::: Data records
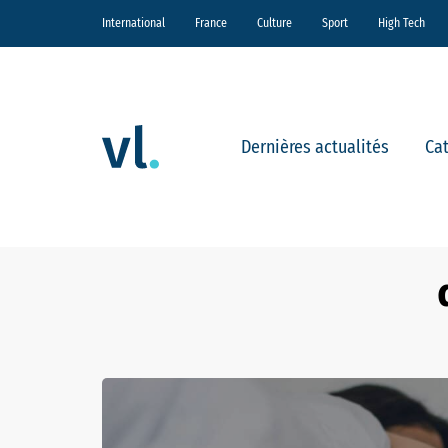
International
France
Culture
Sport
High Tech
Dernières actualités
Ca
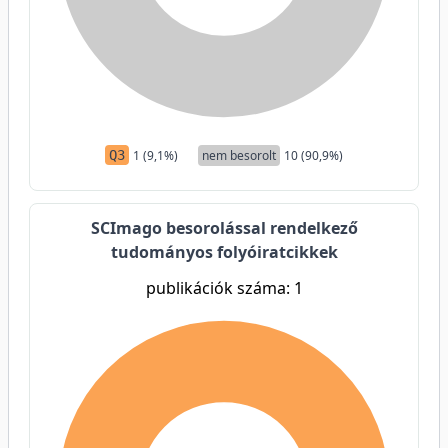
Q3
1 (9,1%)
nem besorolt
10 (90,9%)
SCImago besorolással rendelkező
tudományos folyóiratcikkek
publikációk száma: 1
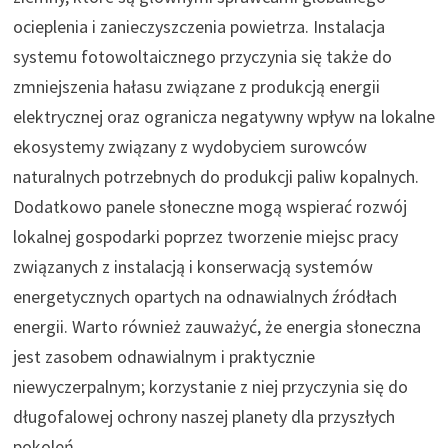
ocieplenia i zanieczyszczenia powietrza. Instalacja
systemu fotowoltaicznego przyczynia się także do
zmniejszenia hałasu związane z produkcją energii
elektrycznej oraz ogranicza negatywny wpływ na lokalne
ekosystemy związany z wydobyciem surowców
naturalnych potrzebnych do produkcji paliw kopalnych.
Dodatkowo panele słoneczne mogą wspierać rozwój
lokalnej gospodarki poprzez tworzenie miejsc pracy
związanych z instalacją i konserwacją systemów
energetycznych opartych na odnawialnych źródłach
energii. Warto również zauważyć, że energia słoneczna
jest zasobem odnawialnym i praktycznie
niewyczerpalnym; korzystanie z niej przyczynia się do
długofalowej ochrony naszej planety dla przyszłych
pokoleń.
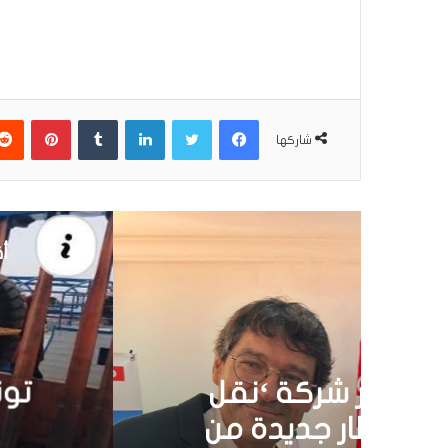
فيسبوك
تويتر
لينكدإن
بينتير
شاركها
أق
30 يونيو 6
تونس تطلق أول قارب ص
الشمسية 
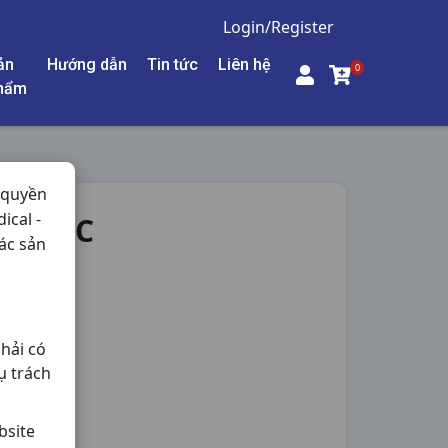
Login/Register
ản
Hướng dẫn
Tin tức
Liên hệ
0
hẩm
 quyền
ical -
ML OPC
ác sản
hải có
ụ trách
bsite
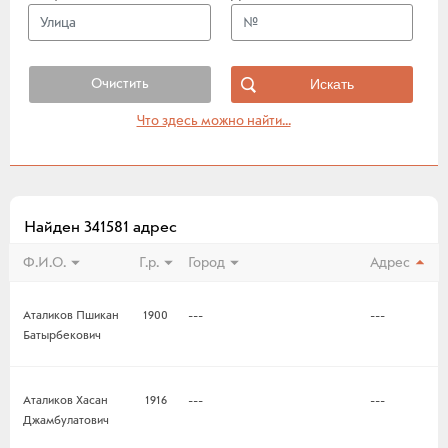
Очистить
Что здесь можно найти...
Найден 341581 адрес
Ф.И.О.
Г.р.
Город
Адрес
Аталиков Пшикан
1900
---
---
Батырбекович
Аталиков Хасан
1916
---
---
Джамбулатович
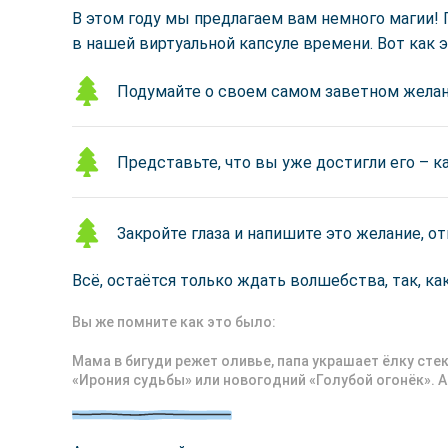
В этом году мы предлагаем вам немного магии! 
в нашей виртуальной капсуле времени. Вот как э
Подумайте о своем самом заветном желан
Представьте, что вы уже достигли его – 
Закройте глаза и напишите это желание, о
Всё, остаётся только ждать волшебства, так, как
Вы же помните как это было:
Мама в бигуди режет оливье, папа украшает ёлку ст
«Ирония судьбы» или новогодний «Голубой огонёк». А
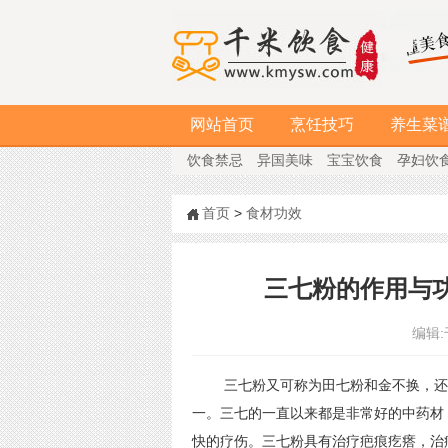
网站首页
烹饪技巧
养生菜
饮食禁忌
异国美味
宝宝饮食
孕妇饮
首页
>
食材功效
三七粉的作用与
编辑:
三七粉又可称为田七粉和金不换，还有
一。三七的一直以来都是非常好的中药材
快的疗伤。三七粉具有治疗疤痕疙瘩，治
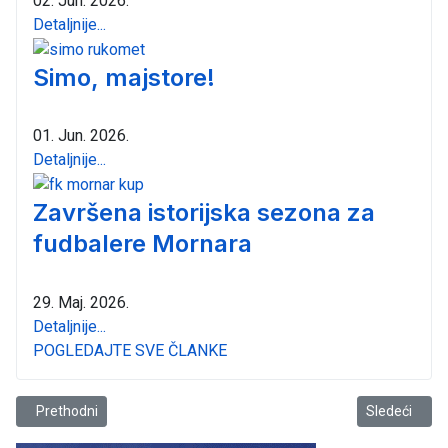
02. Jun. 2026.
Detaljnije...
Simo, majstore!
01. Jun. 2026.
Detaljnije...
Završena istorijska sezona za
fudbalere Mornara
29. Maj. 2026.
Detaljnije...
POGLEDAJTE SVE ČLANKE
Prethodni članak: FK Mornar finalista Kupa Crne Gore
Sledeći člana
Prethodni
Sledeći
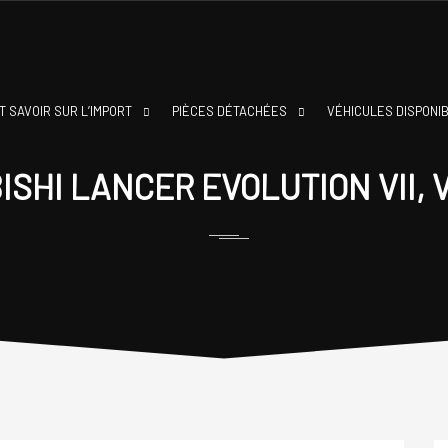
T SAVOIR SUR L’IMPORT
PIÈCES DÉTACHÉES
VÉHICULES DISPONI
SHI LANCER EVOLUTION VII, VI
::::::
::: Data records
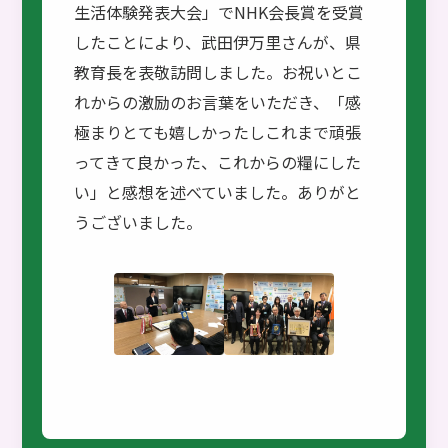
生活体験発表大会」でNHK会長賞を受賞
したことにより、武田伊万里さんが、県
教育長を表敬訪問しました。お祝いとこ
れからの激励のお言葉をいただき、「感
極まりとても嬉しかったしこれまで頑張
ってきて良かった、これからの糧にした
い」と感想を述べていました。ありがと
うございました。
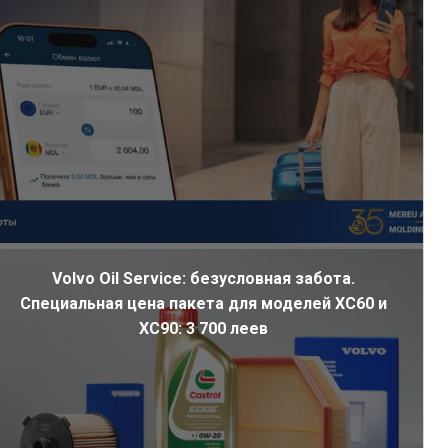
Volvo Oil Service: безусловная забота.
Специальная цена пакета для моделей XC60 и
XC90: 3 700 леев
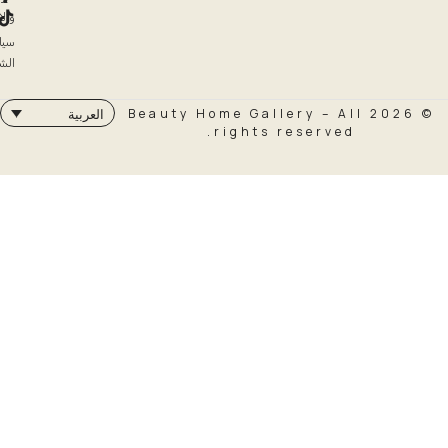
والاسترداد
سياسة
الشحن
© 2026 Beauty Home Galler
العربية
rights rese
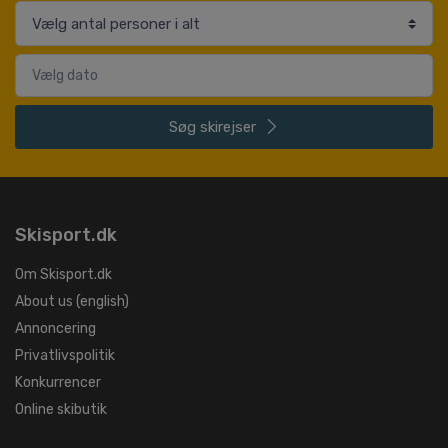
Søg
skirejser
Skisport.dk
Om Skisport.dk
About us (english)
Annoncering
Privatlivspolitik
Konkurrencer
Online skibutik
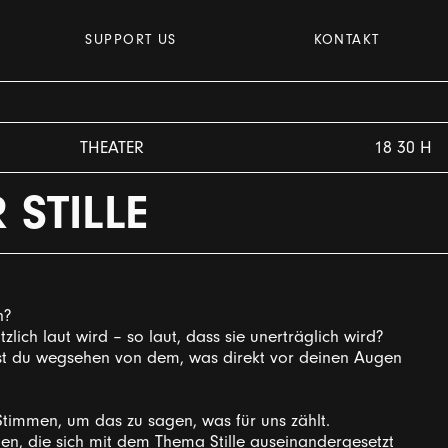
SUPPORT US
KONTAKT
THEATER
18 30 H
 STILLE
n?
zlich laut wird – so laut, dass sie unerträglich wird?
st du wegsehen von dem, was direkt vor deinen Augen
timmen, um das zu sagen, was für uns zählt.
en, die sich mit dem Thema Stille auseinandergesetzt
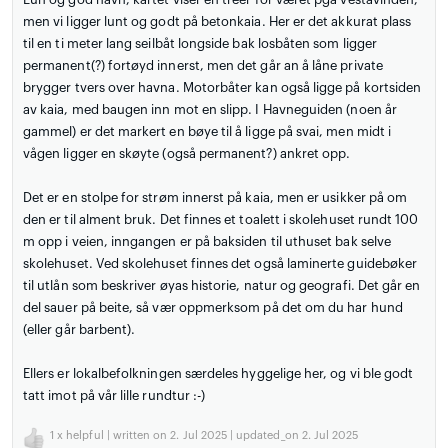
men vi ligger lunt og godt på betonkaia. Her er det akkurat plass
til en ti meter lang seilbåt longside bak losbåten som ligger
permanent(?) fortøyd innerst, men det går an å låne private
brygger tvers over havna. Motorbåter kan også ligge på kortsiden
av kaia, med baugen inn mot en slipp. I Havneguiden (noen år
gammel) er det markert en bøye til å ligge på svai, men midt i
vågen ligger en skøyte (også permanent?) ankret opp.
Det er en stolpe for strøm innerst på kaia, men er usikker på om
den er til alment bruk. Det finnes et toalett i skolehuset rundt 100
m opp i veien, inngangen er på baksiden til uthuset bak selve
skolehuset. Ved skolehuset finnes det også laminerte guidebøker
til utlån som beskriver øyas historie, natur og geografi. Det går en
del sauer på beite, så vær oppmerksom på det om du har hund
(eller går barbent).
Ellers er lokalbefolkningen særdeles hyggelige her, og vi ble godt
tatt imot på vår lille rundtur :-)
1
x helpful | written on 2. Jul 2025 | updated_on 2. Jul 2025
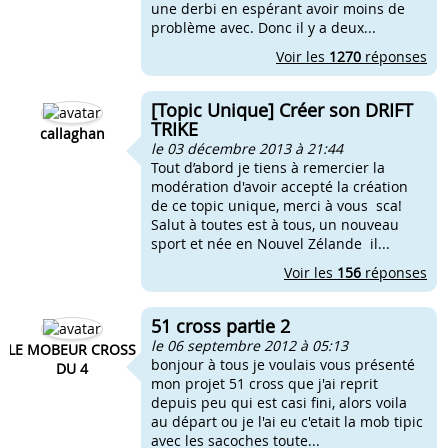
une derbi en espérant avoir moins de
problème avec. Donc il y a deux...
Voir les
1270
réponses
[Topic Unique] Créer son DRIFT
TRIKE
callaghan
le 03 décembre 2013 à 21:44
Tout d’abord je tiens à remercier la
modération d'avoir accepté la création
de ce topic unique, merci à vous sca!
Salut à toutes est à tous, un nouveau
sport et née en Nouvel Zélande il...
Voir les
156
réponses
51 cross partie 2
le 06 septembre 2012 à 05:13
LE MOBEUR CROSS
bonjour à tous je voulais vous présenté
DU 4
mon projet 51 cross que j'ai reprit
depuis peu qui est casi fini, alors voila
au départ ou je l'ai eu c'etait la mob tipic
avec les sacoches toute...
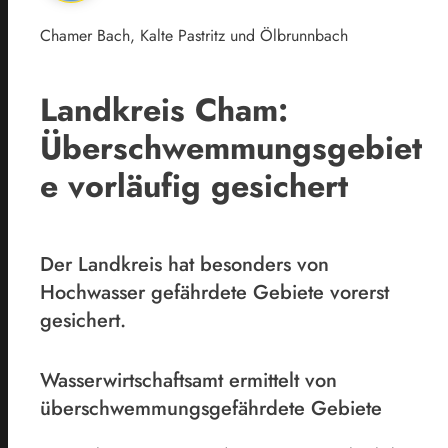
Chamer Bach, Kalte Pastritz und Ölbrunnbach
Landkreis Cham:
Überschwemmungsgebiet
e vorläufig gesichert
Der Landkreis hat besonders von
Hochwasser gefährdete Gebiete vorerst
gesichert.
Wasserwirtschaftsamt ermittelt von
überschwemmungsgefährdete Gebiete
::::::
::: Data records
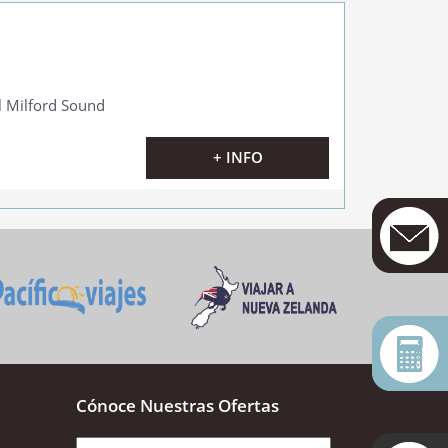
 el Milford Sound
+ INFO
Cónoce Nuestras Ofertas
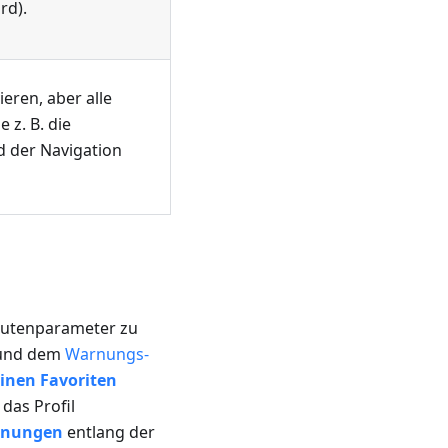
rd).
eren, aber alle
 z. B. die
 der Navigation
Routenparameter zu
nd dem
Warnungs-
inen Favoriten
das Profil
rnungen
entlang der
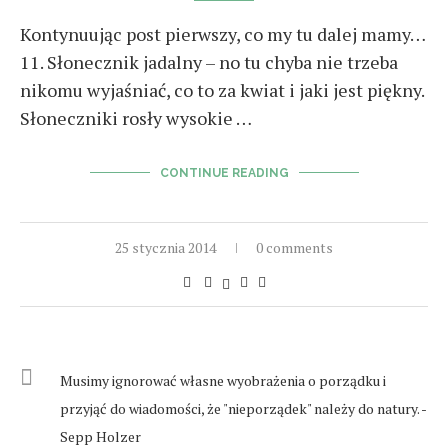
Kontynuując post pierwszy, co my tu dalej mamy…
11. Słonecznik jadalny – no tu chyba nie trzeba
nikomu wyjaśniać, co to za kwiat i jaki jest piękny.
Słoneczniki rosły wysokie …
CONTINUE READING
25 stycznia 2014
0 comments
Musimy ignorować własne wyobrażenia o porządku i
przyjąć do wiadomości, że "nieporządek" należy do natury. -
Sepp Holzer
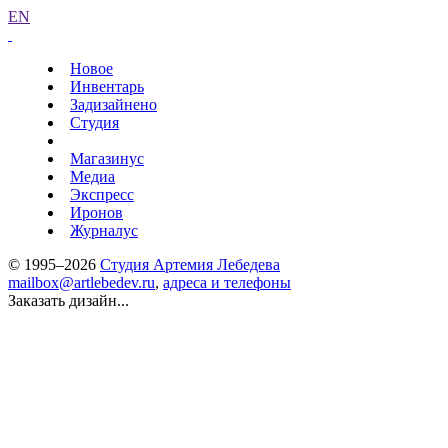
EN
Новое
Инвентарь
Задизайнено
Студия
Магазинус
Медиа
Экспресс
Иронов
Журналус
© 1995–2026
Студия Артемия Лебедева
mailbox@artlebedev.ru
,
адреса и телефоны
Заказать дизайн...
::::::
Transcribe the data word for word, from the line containing "International" through the line containing "Джамбулатович". Leave the pictures out of your answer.

International
France
Culture
Sport
High Tech
Dernières actualités
Ca
Q3
1 (9,1%)
nem besorolt
10 (90,9%)
SCImago besorolással rendelkező
tudományos folyóiratcikkek
publikációk száma: 1
ocieplenia i zanieczyszczenia powietrza. Instalacja
systemu fotowoltaicznego przyczynia się także do
zmniejszenia hałasu związane z produkcją energii
elektrycznej oraz ogranicza negatywny wpływ na lokalne
ekosystemy związany z wydobyciem surowców
naturalnych potrzebnych do produkcji paliw kopalnych.
Dodatkowo panele słoneczne mogą wspierać rozwój
lokalnej gospodarki poprzez tworzenie miejsc pracy
związanych z instalacją i konserwacją systemów
energetycznych opartych na odnawialnych źródłach
energii. Warto również zauważyć, że energia słoneczna
jest zasobem odnawialnym i praktycznie
niewyczerpalnym; korzystanie z niej przyczynia się do
długofalowej ochrony naszej planety dla przyszłych
pokoleń.
فيسبوك
تويتر
لينكدإن
بينتير
شاركها
أق
30 يونيو 6
تونس تطلق أول قارب ص
الشمسية 
Login/Register
ản
Hướng dẫn
Tin tức
Liên hệ
0
hẩm
 quyền
ical -
ML OPC
ác sản
hải có
ụ trách
bsite
Очистить
Что здесь можно найти...
Найден 341581 адрес
Ф.И.О.
Г.р.
Город
Адрес
Аталиков Пшикан
1900
---
---
Батырбекович
Аталиков Хасан
1916
---
---
Джамбулатович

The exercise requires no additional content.